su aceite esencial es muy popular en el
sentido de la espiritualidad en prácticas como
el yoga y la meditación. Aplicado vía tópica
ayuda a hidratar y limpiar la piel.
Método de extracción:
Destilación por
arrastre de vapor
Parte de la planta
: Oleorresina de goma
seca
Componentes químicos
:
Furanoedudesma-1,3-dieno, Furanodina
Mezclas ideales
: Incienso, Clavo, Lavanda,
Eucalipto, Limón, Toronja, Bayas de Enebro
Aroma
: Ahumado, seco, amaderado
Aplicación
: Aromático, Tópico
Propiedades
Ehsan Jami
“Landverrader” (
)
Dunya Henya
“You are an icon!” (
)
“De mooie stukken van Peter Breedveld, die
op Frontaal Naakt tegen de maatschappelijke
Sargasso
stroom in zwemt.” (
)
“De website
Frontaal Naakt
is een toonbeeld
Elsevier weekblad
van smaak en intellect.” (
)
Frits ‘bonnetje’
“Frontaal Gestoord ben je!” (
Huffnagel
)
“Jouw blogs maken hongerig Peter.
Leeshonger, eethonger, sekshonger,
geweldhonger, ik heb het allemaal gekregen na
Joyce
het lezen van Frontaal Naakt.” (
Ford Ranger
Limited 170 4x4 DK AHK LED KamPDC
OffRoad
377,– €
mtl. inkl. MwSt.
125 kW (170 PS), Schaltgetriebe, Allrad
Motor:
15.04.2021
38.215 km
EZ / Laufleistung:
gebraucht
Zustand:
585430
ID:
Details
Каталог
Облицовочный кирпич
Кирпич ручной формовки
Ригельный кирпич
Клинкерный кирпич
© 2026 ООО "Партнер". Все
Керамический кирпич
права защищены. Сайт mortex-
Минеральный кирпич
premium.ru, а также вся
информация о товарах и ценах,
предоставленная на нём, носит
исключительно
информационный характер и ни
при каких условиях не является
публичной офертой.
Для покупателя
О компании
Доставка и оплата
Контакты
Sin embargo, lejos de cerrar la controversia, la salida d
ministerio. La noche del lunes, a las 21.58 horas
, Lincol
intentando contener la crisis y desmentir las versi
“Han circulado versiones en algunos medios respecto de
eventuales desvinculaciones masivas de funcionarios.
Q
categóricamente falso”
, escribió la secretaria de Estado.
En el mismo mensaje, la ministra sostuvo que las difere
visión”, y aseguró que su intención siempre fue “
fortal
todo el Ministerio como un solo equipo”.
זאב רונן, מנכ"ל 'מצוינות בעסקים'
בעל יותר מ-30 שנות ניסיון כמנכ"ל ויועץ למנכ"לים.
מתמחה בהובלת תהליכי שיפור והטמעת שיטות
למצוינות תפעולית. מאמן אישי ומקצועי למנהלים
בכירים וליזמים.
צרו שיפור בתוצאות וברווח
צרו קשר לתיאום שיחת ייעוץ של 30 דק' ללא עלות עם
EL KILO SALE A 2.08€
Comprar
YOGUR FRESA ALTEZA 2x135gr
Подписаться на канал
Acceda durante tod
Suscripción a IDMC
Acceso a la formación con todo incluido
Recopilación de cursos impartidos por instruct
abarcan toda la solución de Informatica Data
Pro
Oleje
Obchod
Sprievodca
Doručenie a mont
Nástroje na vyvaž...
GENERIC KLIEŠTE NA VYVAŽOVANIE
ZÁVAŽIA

---

▶ _TASK BRIEF_
For this exercise, repeat the data above exactly.

▶ _ANSWER TO THIS PROBLEM_
su aceite esencial es muy popular en el
sentido de la espiritualidad en prácticas como
el yoga y la meditación. Aplicado vía tópica
ayuda a hidratar y limpiar la piel.
Método de extracción:
Destilación por
arrastre de vapor
Parte de la planta
: Oleorresina de goma
seca
Componentes químicos
:
Furanoedudesma-1,3-dieno, Furanodina
Mezclas ideales
: Incienso, Clavo, Lavanda,
Eucalipto, Limón, Toronja, Bayas de Enebro
Aroma
: Ahumado, seco, amaderado
Aplicación
: Aromático, Tópico
Propiedades
Ehsan Jami
“Landverrader” (
)
Dunya Henya
“You are an icon!” (
)
“De mooie stukken van Peter Breedveld, die
op Frontaal Naakt tegen de maatschappelijke
Sargasso
stroom in zwemt.” (
)
“De website
Frontaal Naakt
is een toonbeeld
Elsevier weekblad
van smaak en intellect.” (
)
Frits ‘bonnetje’
“Frontaal Gestoord ben je!” (
Huffnagel
)
“Jouw blogs maken hongerig Peter.
Leeshonger, eethonger, sekshonger,
geweldhonger, ik heb het allemaal gekregen na
Joyce
het lezen van Frontaal Naakt.” (
Ford Ranger
Limited 170 4x4 DK AHK LED KamPDC
OffRoad
377,– €
mtl. inkl. MwSt.
125 kW (170 PS), Schaltgetriebe, Allrad
Motor:
15.04.2021
38.215 km
EZ / Laufleistung:
gebraucht
Zustand:
585430
ID:
Details
Каталог
Облицовочный кирпич
Кирпич ручной формовки
Ригельный кирпич
Клинкерный кирпич
© 2026 ООО "Партнер". Все
Керамический кирпич
права защищены. Сайт mortex-
Минеральный кирпич
premium.ru, а также вся
информация о товарах и ценах,
предоставленная на нём, носит
исключительно
информационный характер и ни
при каких условиях не является
публичной офертой.
Для покупателя
О компании
Доставка и оплата
Контакты
Sin embargo, lejos de cerrar la controversia, la salida d
ministerio. La noche del lunes, a las 21.58 horas
, Lincol
intentando contener la crisis y desmentir las versi
“Han circulado versiones en algunos medios respecto de
eventuales desvinculaciones masivas de funcionarios.
Q
categóricamente falso”
, escribió la secretaria de Estado.
En el mismo mensaje, la ministra sostuvo que las difere
visión”, y aseguró que su intención siempre fue “
fortal
todo el Ministerio como un solo equipo”.
זאב רונן, מנכ"ל 'מצוינות בעסקים'
בעל יותר מ-30 שנות ניסיון כמנכ"ל ויועץ למנכ"לים.
מתמחה בהובלת תהליכי שיפור והטמעת שיטות
למצוינות תפעולית. מאמן אישי ומקצועי למנהלים
בכירים וליזמים.
צרו שיפור בתוצאות וברווח
צרו קשר לתיאום שיחת ייעוץ של 30 דק' ללא עלות עם
EL KILO SALE A 2.08€
Comprar
YOGUR FRESA ALTEZA 2x135gr
Подписаться на канал
Acceda durante tod
Suscripción a IDMC
Acceso a la formación con todo incluido
Recopilación de cursos impartidos por instruct
abarcan toda la solución de Informatica Data
Pro
Oleje
Obchod
Sprievodca
Doručenie a mont
Nástroje na vyvaž...
GENERIC KLIEŠTE NA VYVAŽOVANIE
ZÁVAŽIA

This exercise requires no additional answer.